Journal of Ergonomics
Open Access

ISSN: 2165-7556

Abstract

Influence of Selected Pain Characteristics on Segmental Spine Range of Motion in Patients with Low-Back Pain

Abiola O Ogundele, Micheal O Egwu and Chidozie E Mbada

Background and objectives:Pain is an important etiology in the dysfunction and impairment of spinal architecture, biomechanics and function. However, there are conflicting findings in studies investigating the relationship between lumbar spine mobility and pain characteristics in patients with Low-Back Pain (LBP). This study compared cervical, thoracic and lumbar spine Range of Motion (ROM) between patients with Low-Back Pain (LBP) and their age, sex and somatotype-matched healthy controls. The study also investigated the influence of selected pain characteristics (intensity and duration of pain) on spinal range of motion in the patients. Methods: Two hundred and two participants (101 patients and healthy controls respectively) were purposively recruited from five selected physiotherapy out-patient clinics in South Western, Nigeria. The control participants were recruited from Obafemi Awolowo University (OAU) and OAU Teaching Hospitals Complex, Ile-Ife, Nigeria. ROM and pain intensity were assessed using dual inclinometry technique and Visual Analog Scale (VAS) respectively. Somatotype was determined using the wrist girth measurement and body perception scale respectively.

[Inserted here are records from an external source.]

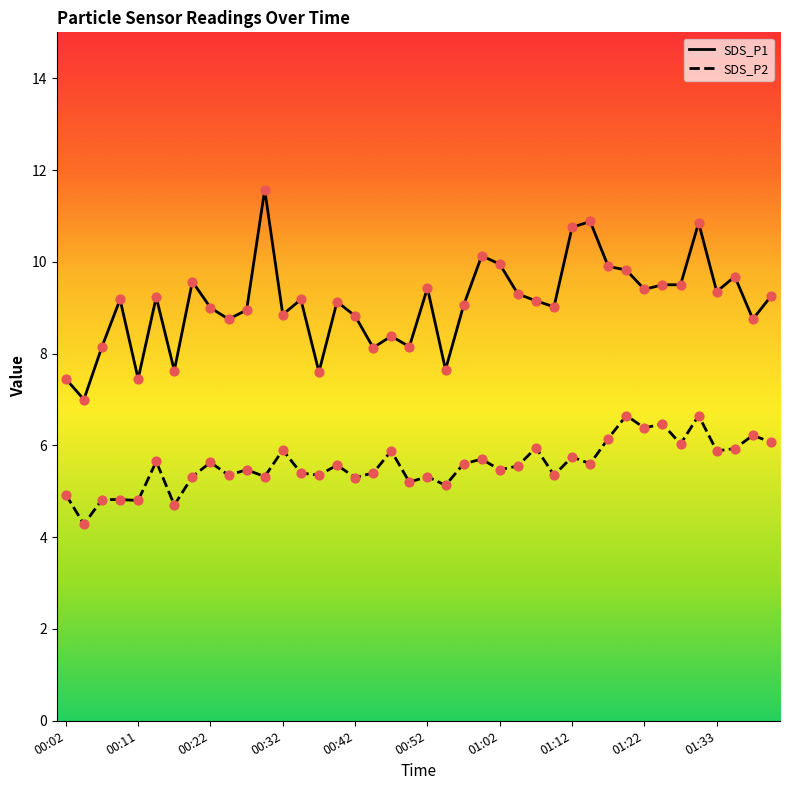

At how many categories does at least one series exceed 5?

40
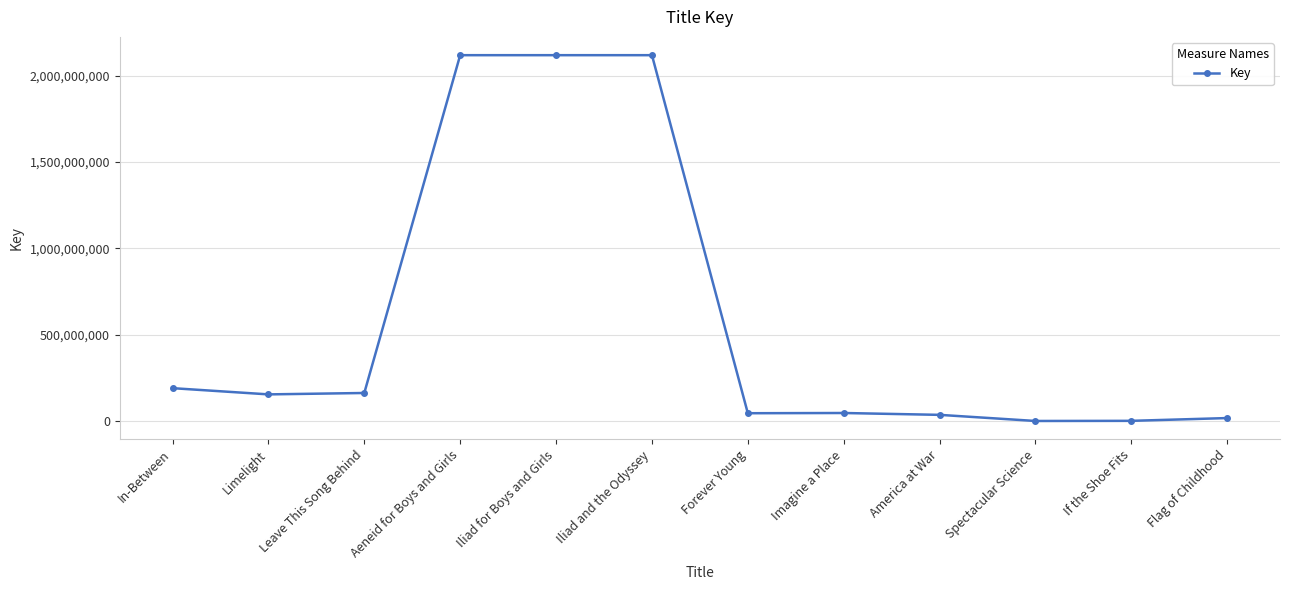

What is the smallest value displayed?

1067015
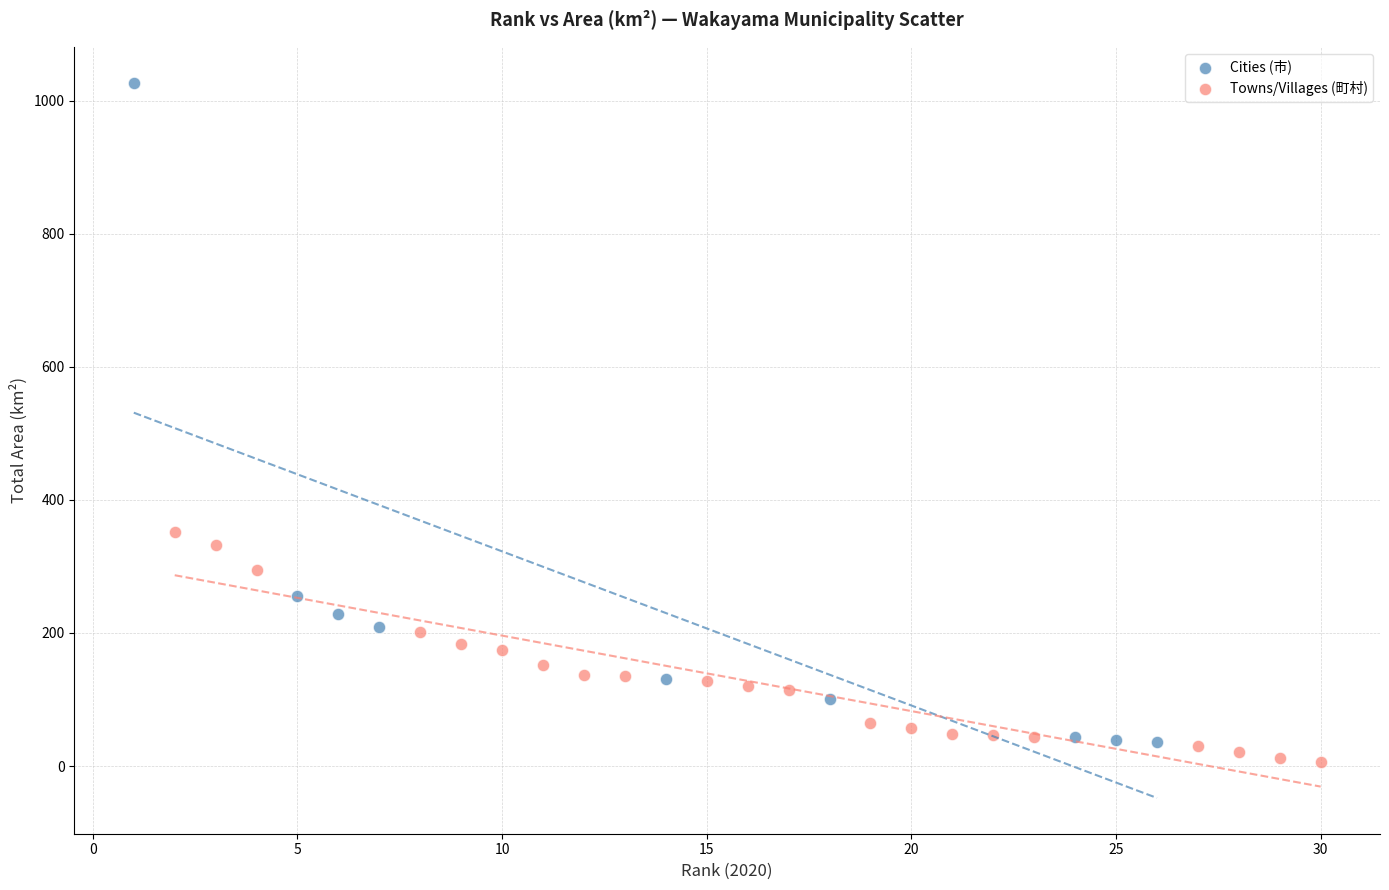

Which series contains the highest Y value?

Cities (市)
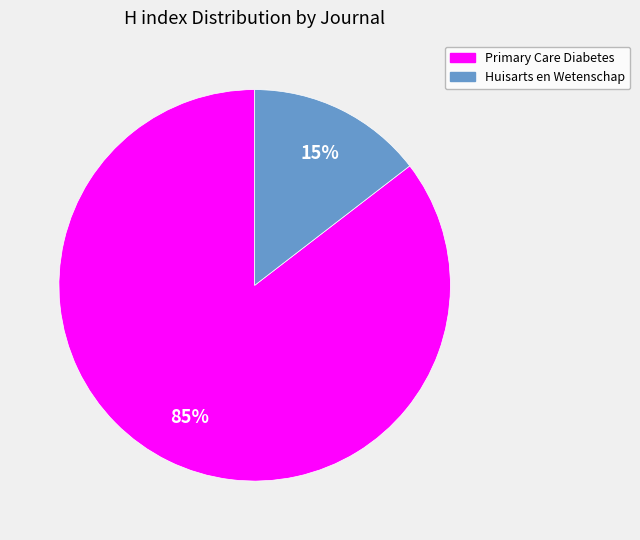

To the nearest percent, what portion does Huisarts en Wetenschap represent?

15%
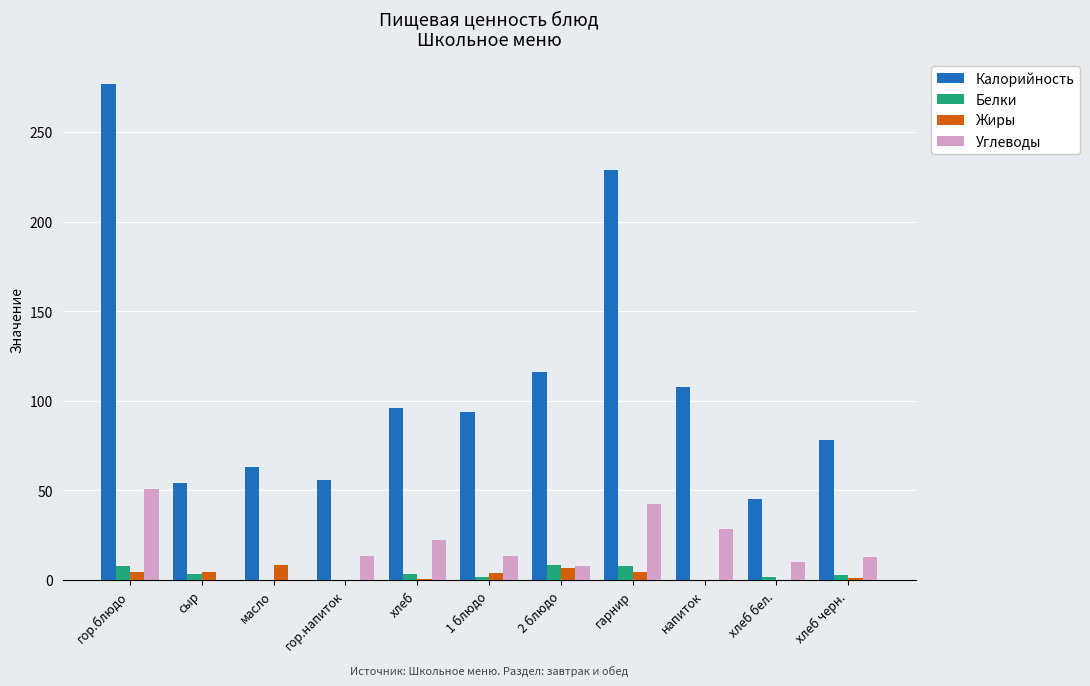

How many groups of bars are there?

11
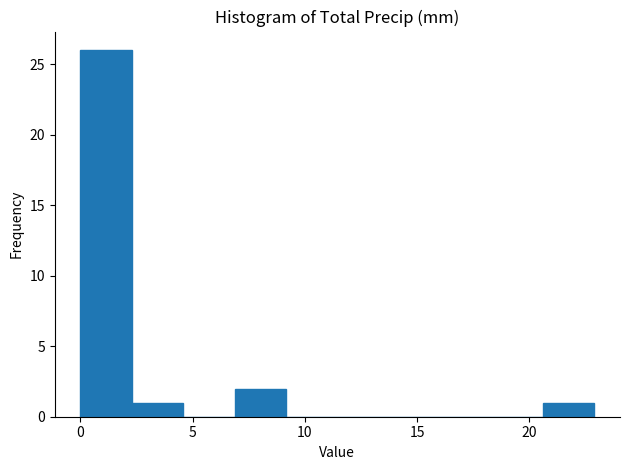

Which range on the x-axis has the tallest bar?

0.0 to 2.5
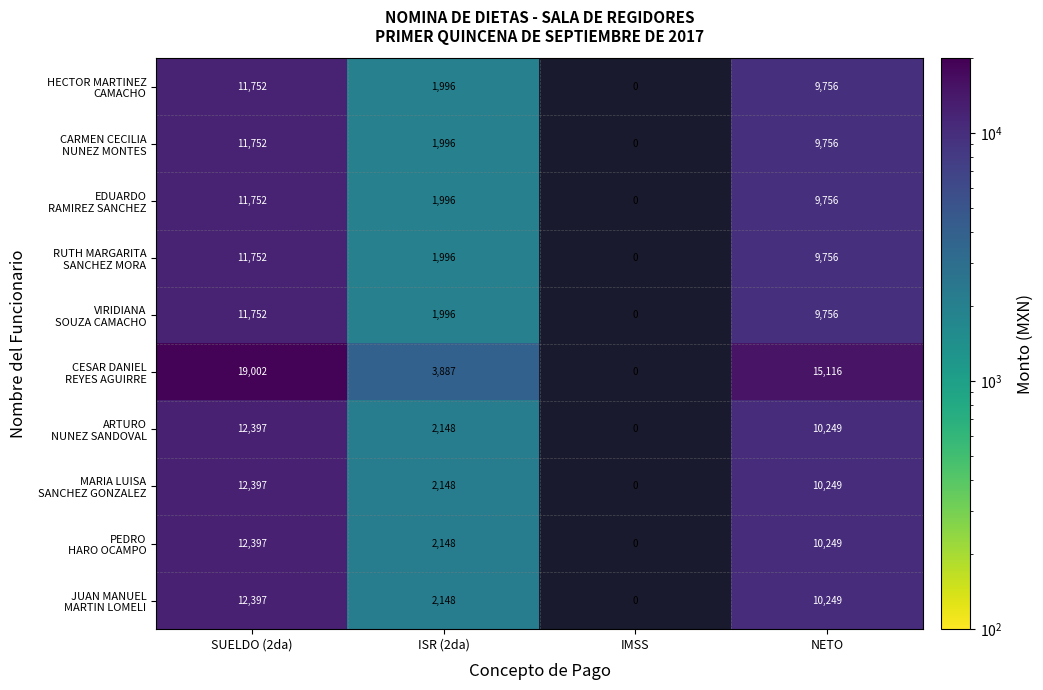

At which category is the sum across all series the highest?

SUELDO (2da)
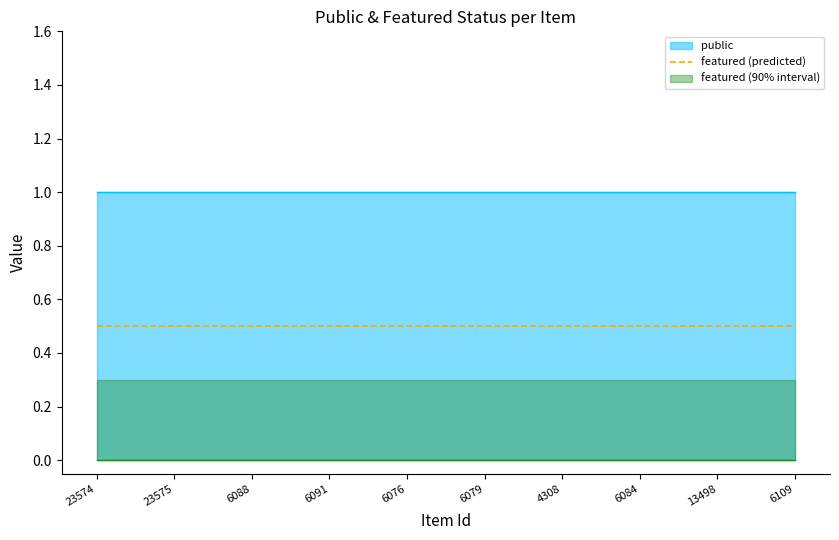

At 23574, list the series in order from largest to smallest.

public, featured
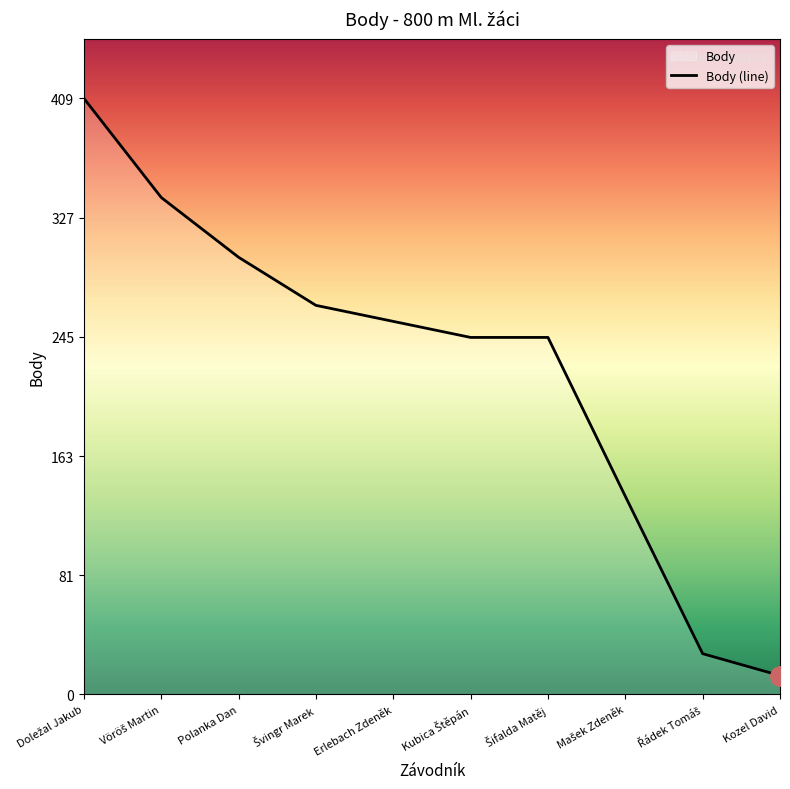

List the labels in order of value, largest first.

Doležal Jakub, Vöröš Martin, Polanka Dan, Švingr Marek, Erlebach Zdeněk, Kubica Štěpán, Šifalda Matěj, Mašek Zdeněk, Řádek Tomáš, Kozel David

Data were also obtained on demographic and anthropometric variables. Results: The patients and control group were comparable in age (48.1 ± 15.1 vs. 48.0 ± 15.1yrs; p=0.996). The control group had significantly higher ROM in the cervical (t= -6.82; p= 0.001), thoracic (t= -6.59; p= 0.001) and lumbar (t= -4.36; p= 0.001) spine respectively. There was significant inverse correlation between pain intensity and lumbar ROM in flexion (r = -0.402, p = 0.001) and extension (r = -0.303, p = 0.002) respectively. Pain duration was not significantly correlated with ROM in any of the spinal segments (p>0.05). Conclusion: Patients with LBP had significantly lower cervical, thoracic and lumbar spine ROM compared with controls. Patients with higher pain intensity had lower lumbar spine ROM in flexion and extension respectively.